I’ve read this one before, and it was relatively fun to read, although I don’t really agree with it. Considering this idiom has already became so popular that it’s not hard to read code which uses it.
In the end, people will (and should imo) do things however they like, as long as it’s not group project or something someone else will maybe have to debug later on.

4 Likes

Personal Summary

I think I have already broken out of the cycle. I found my own modus operandi in programming, some parts of it are inconsistent due to low experience within the area. Literally I write as fast and messy as possible first before finding shortcuts and simplifications of the code, for reasons of easier editing… wait a minute, am I still stuck in the cycle within a cycle?

Well-done document though, not tasty, just wordy enough to be read properly.

Group projects with another scripter is quite a hassle sometimes. Your writing methods may be vastly different between you and the other scripter.

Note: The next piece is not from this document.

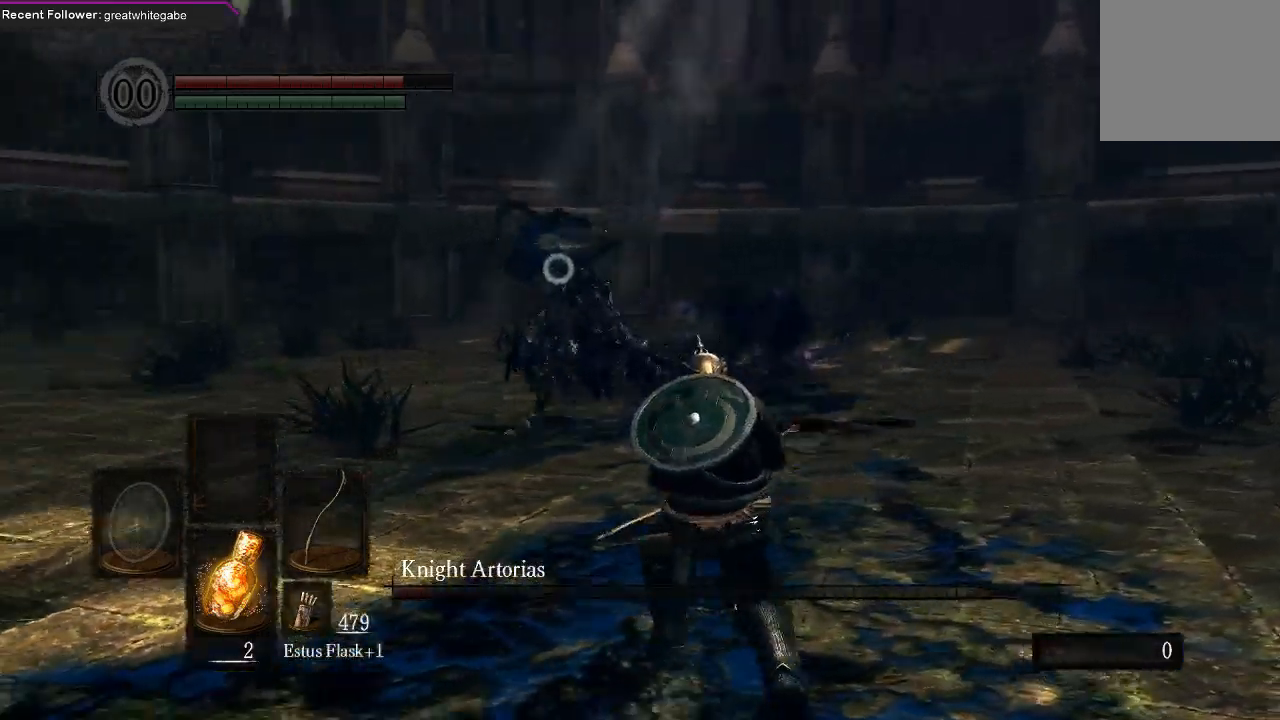
{"buttons": [], "left_stick": "down", "right_stick": "center", "events": []}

You simply have to work it out, clearly. Even if they have a different writing quirk, always write to your own conventions – whatever for your eyes.

I should really question myself about my coding habits.

4 Likes

While this looks like a neat shortcut at first, I really dislike this pattern. A lot.

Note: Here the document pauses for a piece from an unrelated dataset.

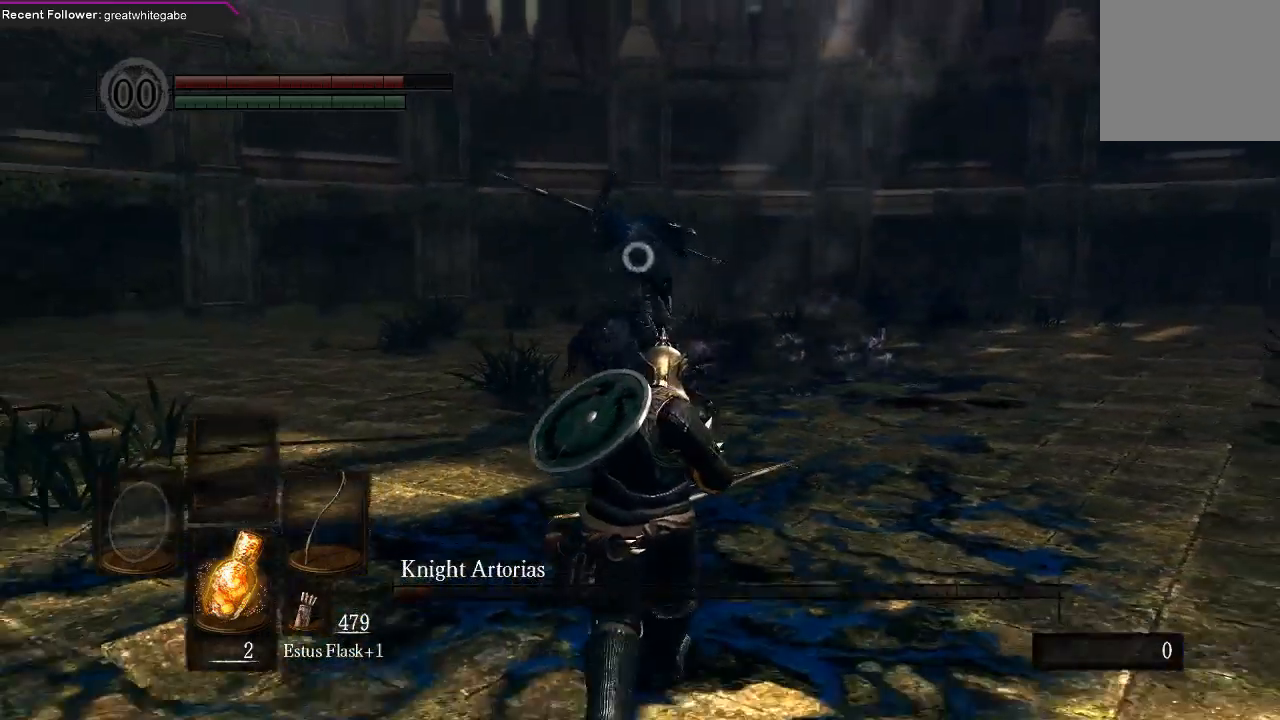
{"buttons": [], "left_stick": "down", "right_stick": "center", "events": [[367, "B", "down"], [467, "B", "up"]]}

The main reason I dislike this pattern is because “it relies on the fact that wait always returns a truth-y value” which is very unintuitive. To write good code is to write intelligible and intuitive code. Someday your future self (or someone else) will read your code again and you’ll want that code to be an easy read.

Another point I take issue with this code is that it shadows a very important factor when suspending your code: wait(t) is not guaranteed to wait for t!

Function wait will return two values. The first return value (the delta time the thread was suspended) is super important for loops.

Take for example, a counter that pulses roughly once per second.
If you were to use this pattern, your code could look something like this:

local sum = 0
while wait(1) do
    sum = sum + 1
    -- ...
end

This will not work as you expect! Because wait(1) is not guaranteed to wait exactly one second, your counter will start to drift as some frames take a little bit more than a second (I currently cannot find any good documentation or write-ups explaining the importance of delta time in loops, but if/when I find one, it will go here)

Let’s refactor this code so it works as expected:

local sum = 0
while true do
    local deltaTime = wait(1)
    sum = sum + deltaTime
end

Here we have a very similar clock, but now we are able to retrieve and use the actual wait time within the loop. This is a very simple example, but using delta time instead of a “fixed time step” is useful when you want to create smooth animations or sync your game code to time in real life.


extra

Honestly though, when writing loops I find its usually in my best interests to bind to one of the RunService methods depending on my current needs. while and repeat loops are useful when comparing against an actual conditional statement for low-level functions.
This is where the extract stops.